• _Supplied data_
◆ ◆ ◆ ◆

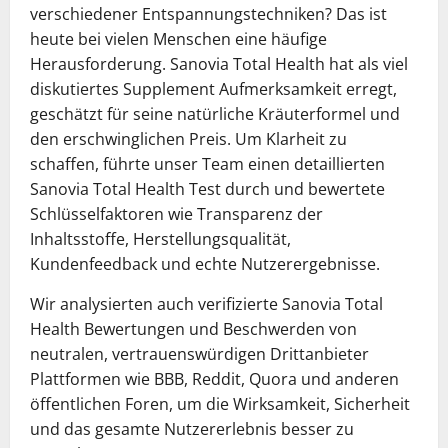
verschiedener Entspannungstechniken? Das ist
heute bei vielen Menschen eine häufige
Herausforderung. Sanovia Total Health hat als viel
diskutiertes Supplement Aufmerksamkeit erregt,
geschätzt für seine natürliche Kräuterformel und
den erschwinglichen Preis. Um Klarheit zu
schaffen, führte unser Team einen detaillierten
Sanovia Total Health Test durch und bewertete
Schlüsselfaktoren wie Transparenz der
Inhaltsstoffe, Herstellungsqualität,
Kundenfeedback und echte Nutzerergebnisse.
Wir analysierten auch verifizierte Sanovia Total
Health Bewertungen und Beschwerden von
neutralen, vertrauenswürdigen Drittanbieter
Plattformen wie BBB, Reddit, Quora und anderen
öffentlichen Foren, um die Wirksamkeit, Sicherheit
und das gesamte Nutzererlebnis besser zu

◆ ◆ ◆ ◆

• _To do_
Copy all of the text in the material above word for word, and leave the picture out of your answer.

• _Written response_
verschiedener Entspannungstechniken? Das ist
heute bei vielen Menschen eine häufige
Herausforderung. Sanovia Total Health hat als viel
diskutiertes Supplement Aufmerksamkeit erregt,
geschätzt für seine natürliche Kräuterformel und
den erschwinglichen Preis. Um Klarheit zu
schaffen, führte unser Team einen detaillierten
Sanovia Total Health Test durch und bewertete
Schlüsselfaktoren wie Transparenz der
Inhaltsstoffe, Herstellungsqualität,
Kundenfeedback und echte Nutzerergebnisse.
Wir analysierten auch verifizierte Sanovia Total
Health Bewertungen und Beschwerden von
neutralen, vertrauenswürdigen Drittanbieter
Plattformen wie BBB, Reddit, Quora und anderen
öffentlichen Foren, um die Wirksamkeit, Sicherheit
und das gesamte Nutzererlebnis besser zu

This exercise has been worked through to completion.